Однако десять лет спустя точно так же, как он изменил свою историю знакомства с Собчаком, он совершенно иначе рассказал о своем уходе из КГБ. Теперь он уже не утверждал, что уволился в июне 1991 года. Напротив, теперь он говорил, что на момент путча в августе того же года он все еще оставался действующим сотрудником КГБ, поскольку его прежнее письмо - то, которое, как он сказал Частику, было уже "подписано и скреплено печатью", - на самом деле "где-то заглохло". Кто-то, где-то, видимо, просто не мог принять решение". Поэтому 20 августа, в тот же день, когда он прилетел из Калининграда, он написал второе заявление об отставке и, чтобы убедиться, что на этот раз оно будет принято, Собчак лично позвонил председателю КГБ Владимиру Крючкову. Крючков, по словам Путина, обязательно переговорил с Ленинградским областным управлением, и "на следующий день мне сообщили, что моя отставка принята".

Трудно найти в этой надуманной истории хоть одно слово, которое даже при самом смелом воображении могло бы оказаться правдой.

Бюрократия КГБ, каковы бы ни были ее другие недостатки, не теряла заявлений об уходе. Столь же неправдоподобно утверждение, что Собчак позвонил Крючкову в самый критический момент путча, когда судьба заговорщиков висела на волоске, и что Крючков успел дать указание своим подчиненным принять отставку не очень высокопоставленного офицера запаса в провинции. Крючков ненавидел Собчака, и это чувство было взаимным.

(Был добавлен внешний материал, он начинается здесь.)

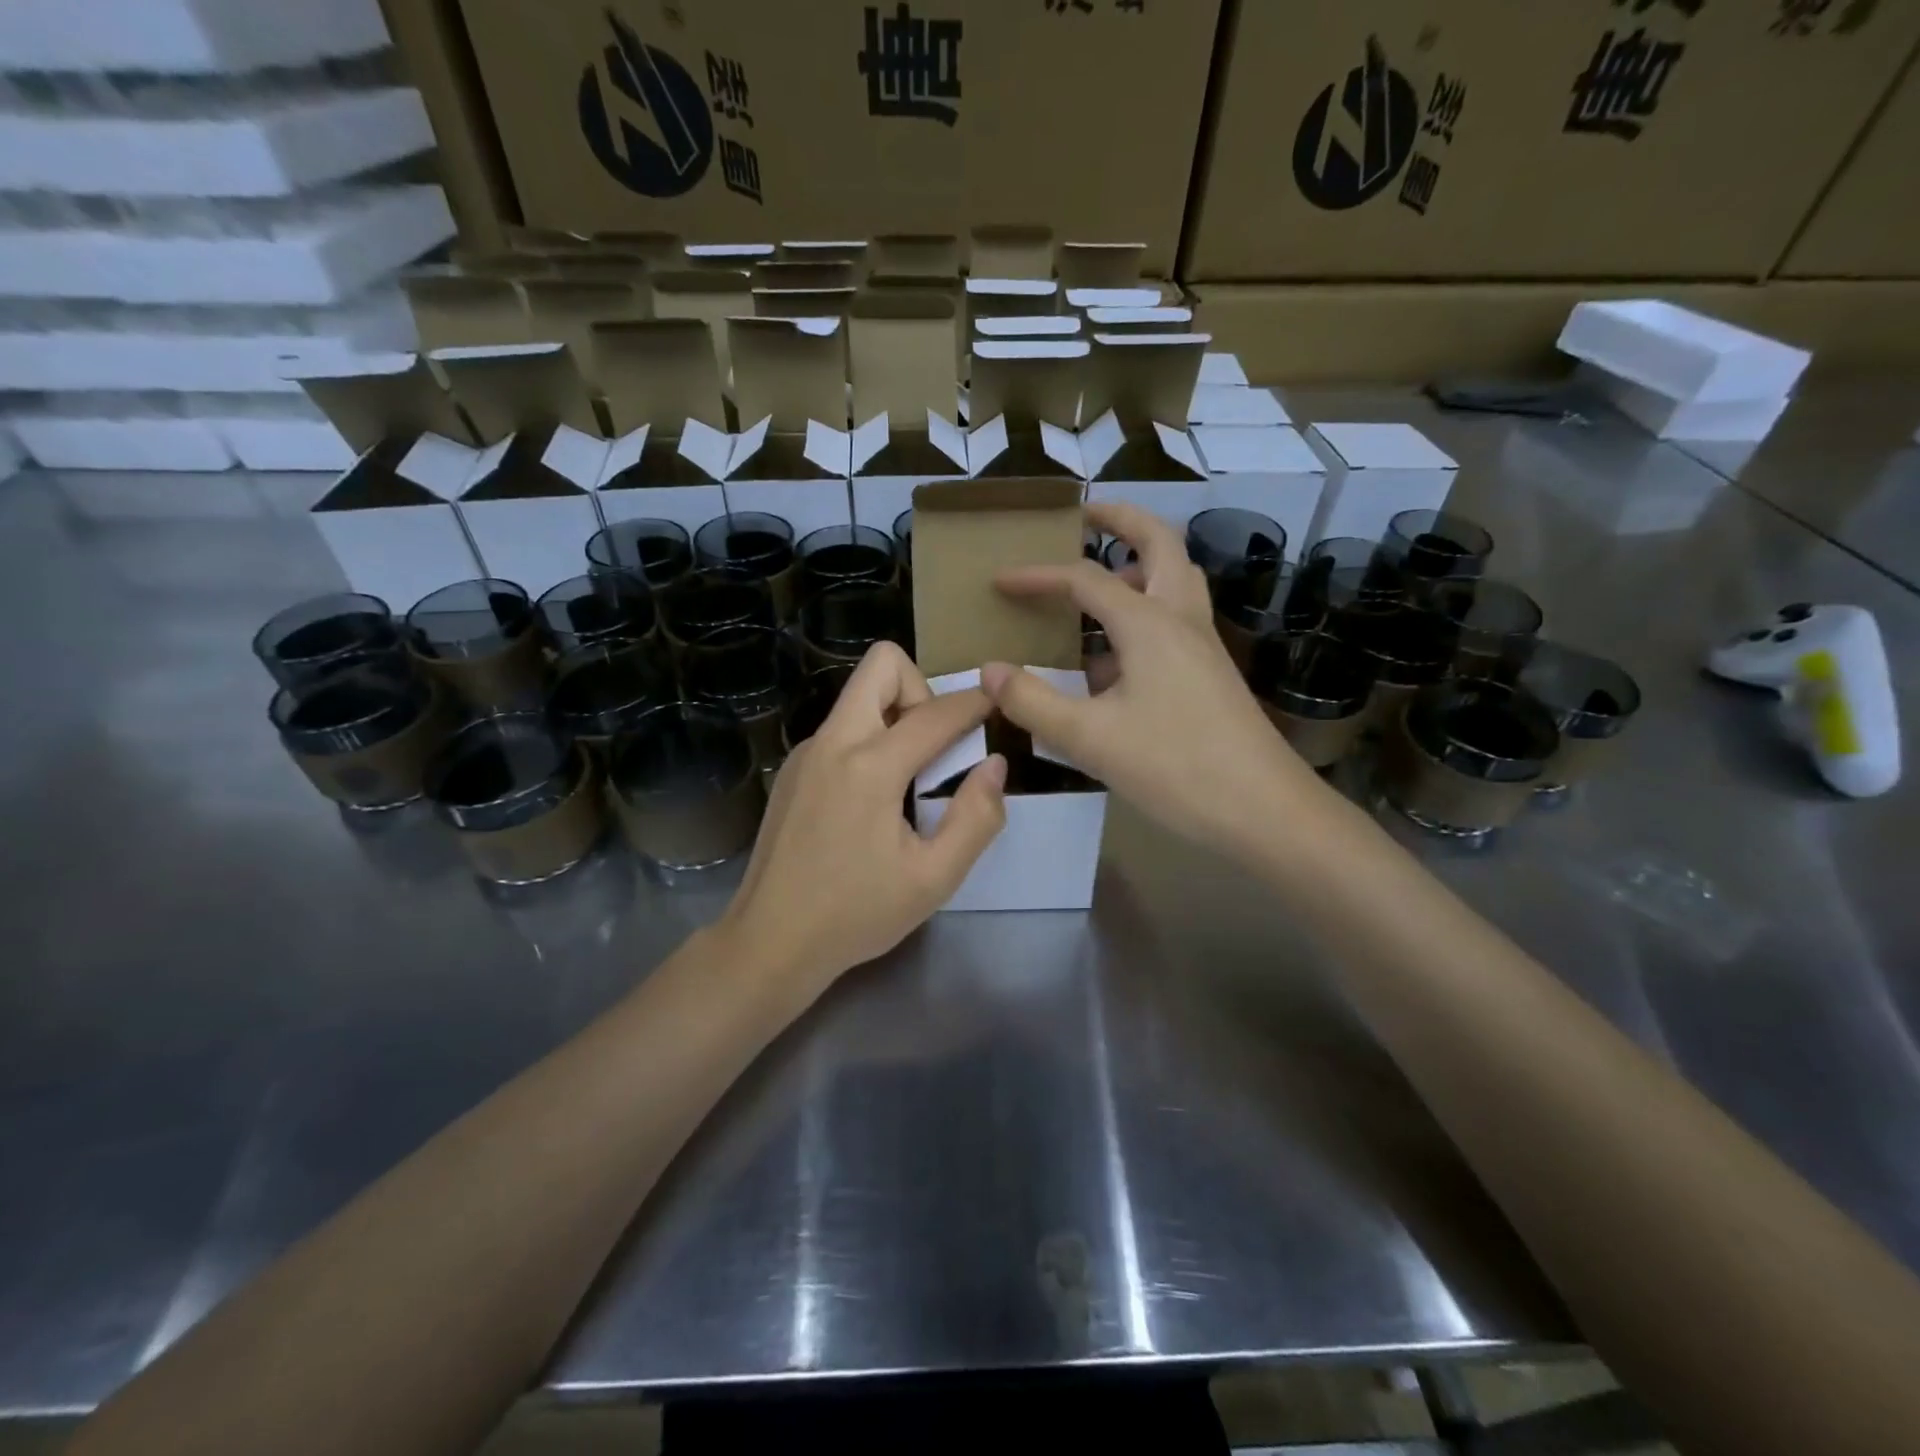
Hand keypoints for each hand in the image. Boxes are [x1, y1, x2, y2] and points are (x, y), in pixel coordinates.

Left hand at [720, 642, 1006, 995]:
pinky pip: (842, 728)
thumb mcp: (934, 878)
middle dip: (922, 689)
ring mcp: (806, 752)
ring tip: (911, 780)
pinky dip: (870, 740)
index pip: (936, 713)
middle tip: (939, 745)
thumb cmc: (856, 914)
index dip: (975, 704)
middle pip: (882, 665)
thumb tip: (994, 765)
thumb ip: (976, 818)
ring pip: (859, 695)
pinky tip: (874, 800)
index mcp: (870, 766)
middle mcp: (833, 742)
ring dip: (895, 716)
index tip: (998, 706)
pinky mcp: (793, 770)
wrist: (770, 942)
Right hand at [983, 503, 1328, 862]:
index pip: (1084, 579)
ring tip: (1103, 572)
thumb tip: (990, 670)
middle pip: (1159, 543)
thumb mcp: (1090, 739)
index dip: (1038, 576)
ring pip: (1177, 577)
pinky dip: (1147, 609)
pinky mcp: (1211, 673)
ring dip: (1142, 560)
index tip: (999, 581)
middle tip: (1084, 515)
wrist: (1264, 811)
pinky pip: (1176, 619)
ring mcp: (1203, 645)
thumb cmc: (1175, 768)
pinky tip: (1117, 654)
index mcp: (1149, 623)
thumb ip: (1033, 702)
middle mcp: (1181, 619)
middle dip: (1120, 520)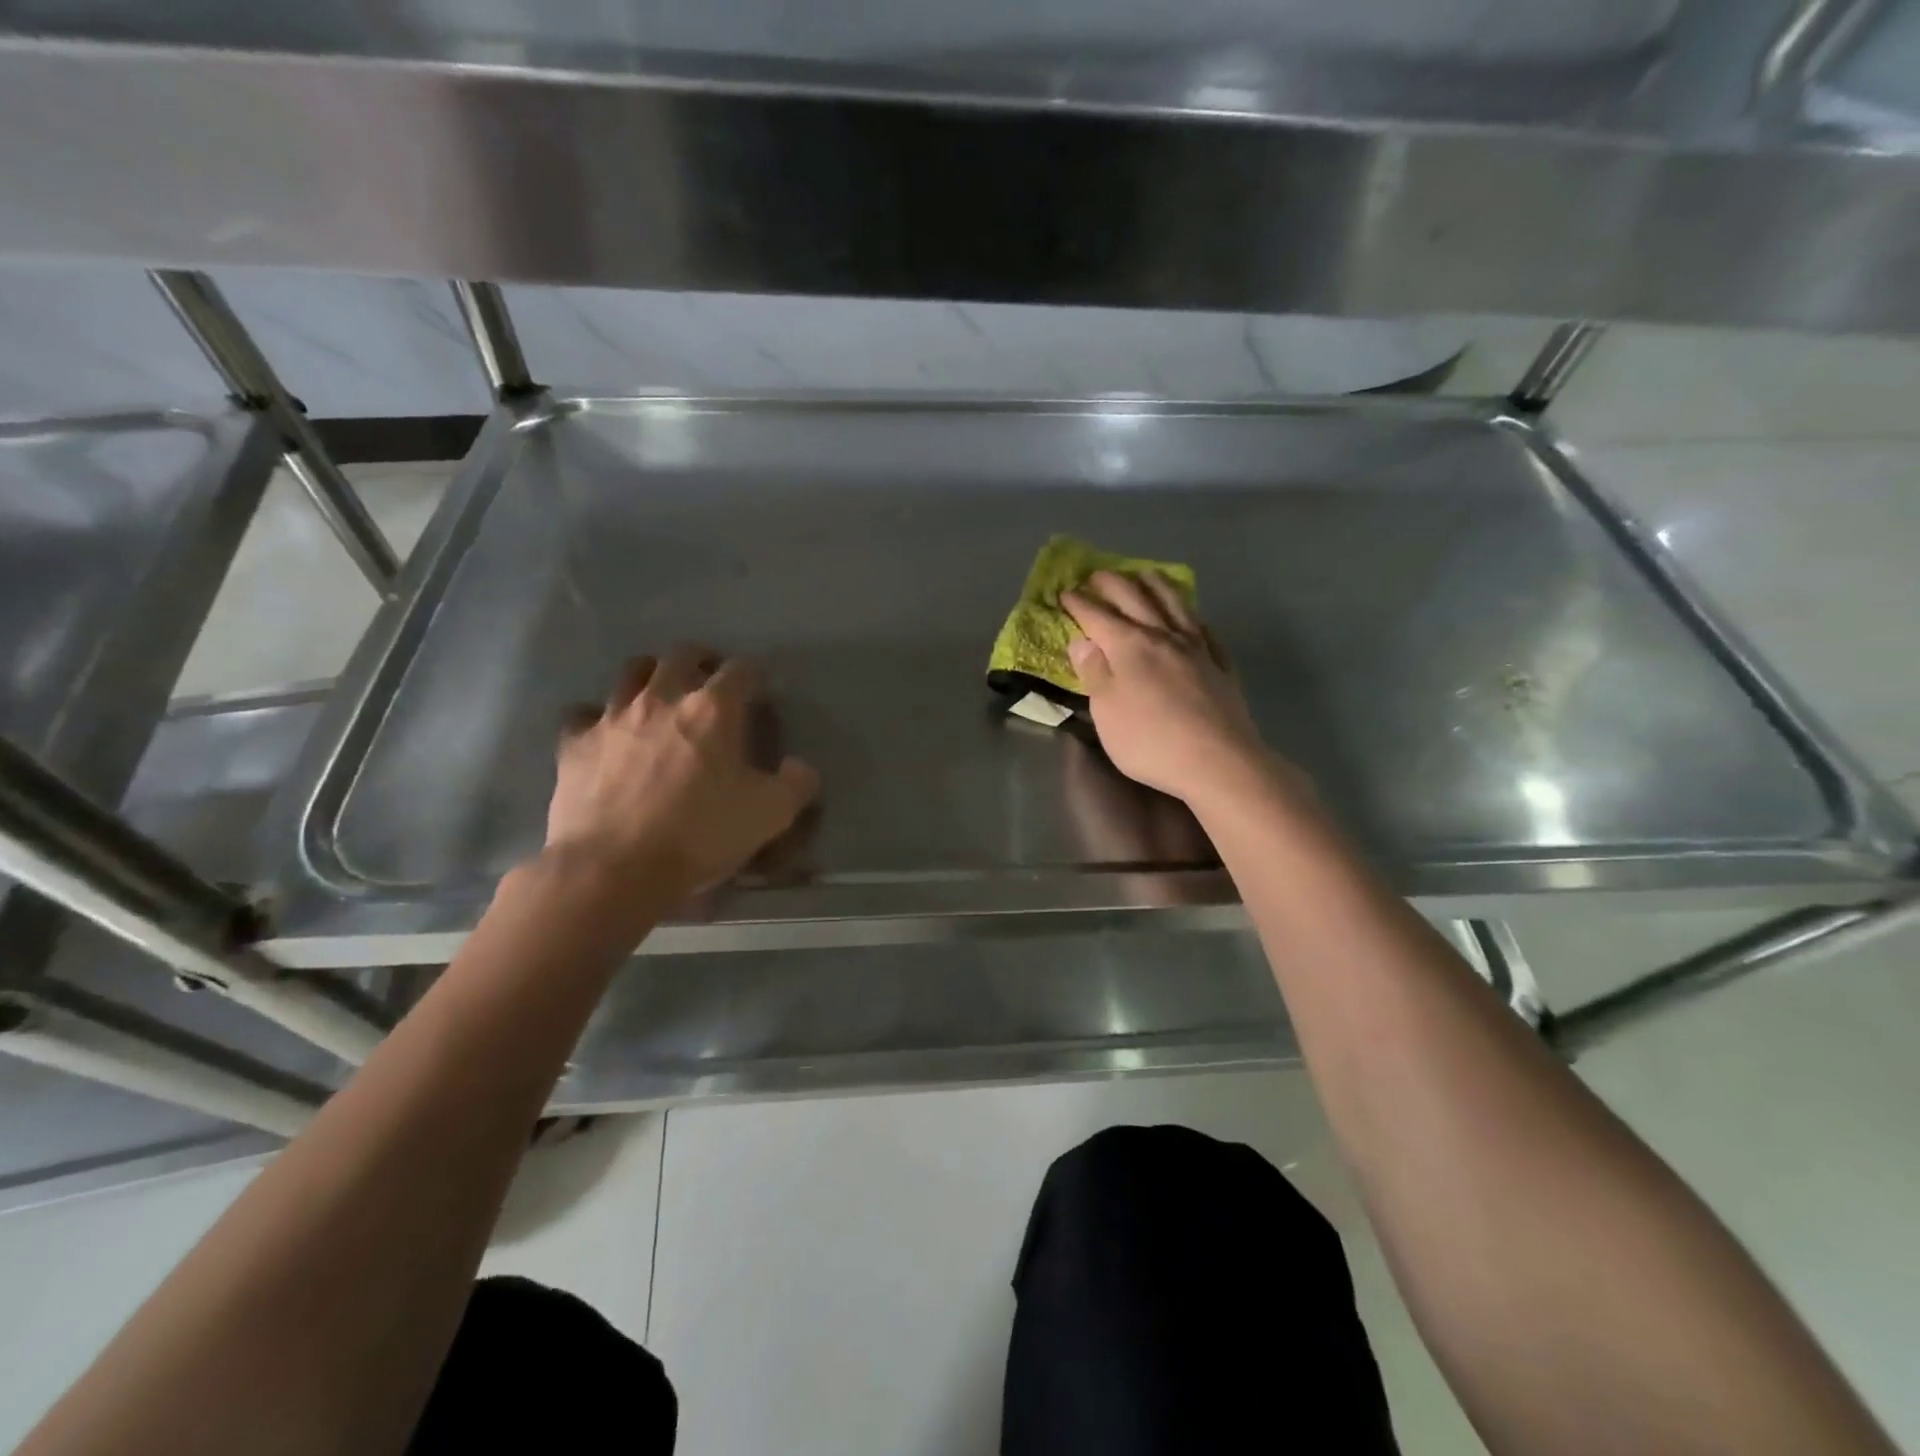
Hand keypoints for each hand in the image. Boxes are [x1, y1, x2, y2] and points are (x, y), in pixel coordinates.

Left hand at [544, 644, 820, 904]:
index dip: (753, 677)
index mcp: (713, 709)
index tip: (759, 693)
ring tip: (659, 697)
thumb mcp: (770, 814)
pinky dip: (597, 718)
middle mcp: (661, 698)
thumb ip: (797, 783)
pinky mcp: (574, 743)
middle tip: (709, 682)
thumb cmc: (700, 835)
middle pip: (681, 655)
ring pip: (631, 672)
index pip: (741, 670)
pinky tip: (606, 736)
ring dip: (650, 676)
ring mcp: (612, 717)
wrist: (613, 869)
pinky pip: (583, 714)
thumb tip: (800, 767)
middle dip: (700, 662)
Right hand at [1061, 570, 1281, 806]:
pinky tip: (1192, 618)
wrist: (1217, 761)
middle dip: (1113, 583)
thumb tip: (1082, 641)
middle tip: (1097, 575)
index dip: (1079, 603)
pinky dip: (1193, 617)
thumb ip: (1094, 673)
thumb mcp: (1106, 711)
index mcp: (1129, 646)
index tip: (1065, 592)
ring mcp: (1197, 648)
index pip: (1097, 616)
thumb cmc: (1150, 740)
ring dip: (1156, 585)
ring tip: (1145, 575)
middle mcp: (1163, 637)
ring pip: (1175, 605)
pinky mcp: (1220, 666)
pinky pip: (1205, 631)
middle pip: (1136, 599)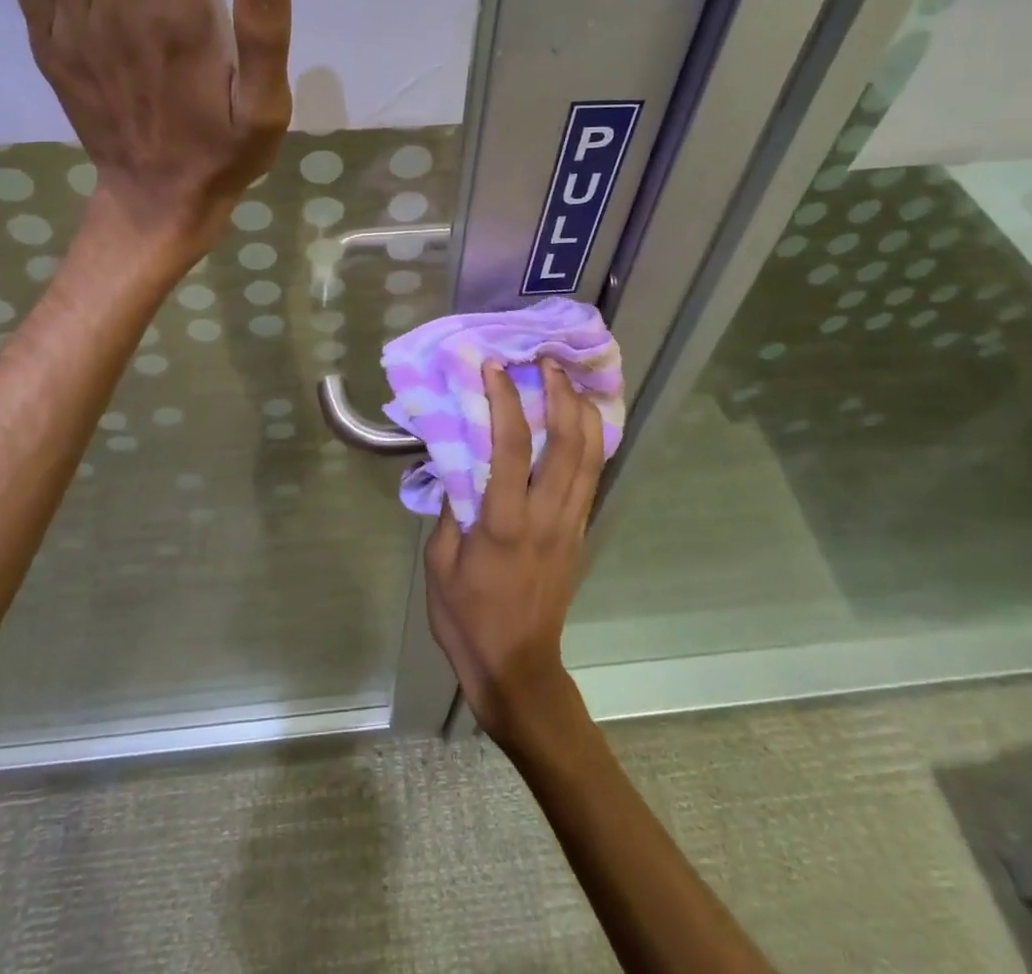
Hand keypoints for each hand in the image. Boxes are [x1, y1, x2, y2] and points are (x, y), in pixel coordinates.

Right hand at [424, 360, 604, 750]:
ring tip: (566, 381)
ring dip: (581, 411)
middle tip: (545, 363)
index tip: (494, 369)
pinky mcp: (580, 533)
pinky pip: (591, 476)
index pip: (510, 446)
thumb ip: (452, 507)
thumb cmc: (468, 617)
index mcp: (505, 522)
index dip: (503, 400)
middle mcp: (547, 515)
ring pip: (590, 456)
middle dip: (559, 394)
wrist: (517, 668)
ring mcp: (571, 524)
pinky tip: (578, 422)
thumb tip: (459, 463)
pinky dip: (589, 441)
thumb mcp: (440, 562)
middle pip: (567, 442)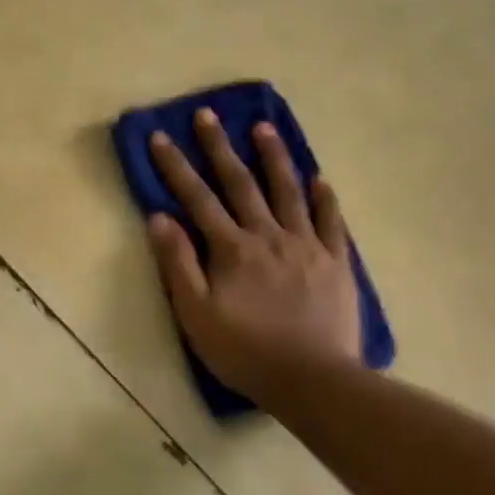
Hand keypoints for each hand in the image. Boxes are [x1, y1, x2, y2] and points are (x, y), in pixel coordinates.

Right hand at [146, 110, 362, 401]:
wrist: (312, 379)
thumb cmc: (245, 351)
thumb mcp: (196, 314)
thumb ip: (178, 264)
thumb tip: (159, 218)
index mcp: (232, 249)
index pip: (197, 198)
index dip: (176, 167)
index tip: (160, 136)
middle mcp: (268, 235)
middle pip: (241, 183)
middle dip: (220, 147)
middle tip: (209, 115)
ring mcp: (307, 245)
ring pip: (288, 191)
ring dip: (273, 158)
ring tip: (264, 128)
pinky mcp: (336, 262)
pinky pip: (331, 221)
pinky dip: (324, 198)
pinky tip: (319, 178)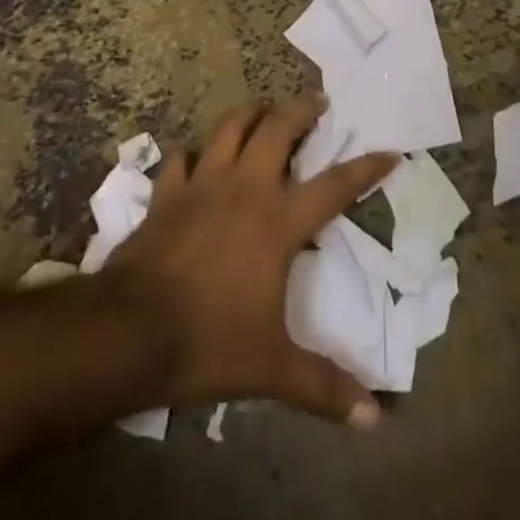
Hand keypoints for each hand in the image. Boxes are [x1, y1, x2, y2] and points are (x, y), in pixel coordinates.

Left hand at [106, 95, 395, 426]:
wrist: (130, 331)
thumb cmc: (209, 341)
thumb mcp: (272, 368)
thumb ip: (323, 386)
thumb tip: (375, 417)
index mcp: (279, 221)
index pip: (336, 186)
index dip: (366, 168)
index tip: (389, 151)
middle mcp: (245, 188)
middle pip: (279, 129)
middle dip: (302, 110)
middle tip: (317, 102)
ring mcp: (202, 184)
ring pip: (230, 127)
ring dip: (250, 114)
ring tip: (262, 110)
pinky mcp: (167, 193)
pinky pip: (181, 157)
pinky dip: (192, 152)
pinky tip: (196, 157)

Спустя долгое время сам Путин с изяществом признал, что во все это было трудно поверить. Я был несколько удивлен, - сказал он. Зачем Собчак звонила Крючкову?". Тем не менее, он продолжал настаивать на правдивости этой истории, признав лишь, что его отставка была принята не "на следующий день", как он первоначально утверждал, а "в течение ближайших нескольких дней".

Но если Путин в августе 1991 г. знал, что его предполагаемое письмо не дошло, то почему через три месяца, в ноябре, он сообщил "Час Пик", что оно было принято? И почему он не упомянул в том интервью о своей второй попытке отставки, якобы предпринятой в самый разгар путча? История не складывается.

Не менее загадочно и то, что первоначальное заявление Путина об отставке в июне 1991 г., даже если оно не соответствует действительности, трудно опровергнуть. Зачем же ставить его под сомнение?

Заманчиво предположить, что как в свое время он переделал рассказ о том, как стал помощником Собчака, так и теперь, в этом вопросе, он почувствовал необходимость в более драматичной версии, показывающей его моральное превосходство. На это он намекнул корреспонденту "Известий" Олегу Блоцкому, написавшему его полуофициальную биографию. Моральные обязательства [перед Собчаком], - сказал он, - были важнее формальных обязательств [перед КГБ]. Это была моя главная причина ухода... Я сделал выбор в пользу своих моральных обязательств.